Convective stability of turbulent Boussinesq flow in the dissipative range and flow around small particles

We consider arbitrary, possibly turbulent, Boussinesq flow which is smooth below a dissipative scale ld. It is demonstrated that the stability of the flow with respect to growth of fluctuations with scale smaller than ld leads to a nontrivial constraint. That involves the dimensionless strength of fluctuations of the gradients of the scalar in the direction of gravity Fl and the Rayleigh scale L depending on the Rayleigh number Ra, the Nusselt number Nu, and ld. The constraint implies that the stratified fluid at rest, which is linearly stable, develops instability in the limit of large Ra. This limits observability of solution for the flow around small swimmer in quiescent stratified fluid that has closed streamlines at scale L [A. M. Ardekani and R. Stocker, Phys. Rev.

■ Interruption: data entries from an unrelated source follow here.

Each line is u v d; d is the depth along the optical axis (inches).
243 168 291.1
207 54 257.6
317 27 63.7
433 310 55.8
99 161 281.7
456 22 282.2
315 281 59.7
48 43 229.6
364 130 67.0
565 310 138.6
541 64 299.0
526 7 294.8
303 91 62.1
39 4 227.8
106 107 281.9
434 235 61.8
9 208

Lett. 105, 084502 (2010)PRLTAO0031-900710.1103/PhysRevLett.105.084502]. Correspondingly, to study the flow at scale L one has to take turbulence into account. We demonstrate that the resulting turbulent flow around small particles or swimmers can be described by a scalar integro-differential advection-diffusion equation. Describing the solutions, we show that closed streamlines persist with finite probability. Our results seem to be the necessary basis in understanding flows around small particles and swimmers in natural marine environments.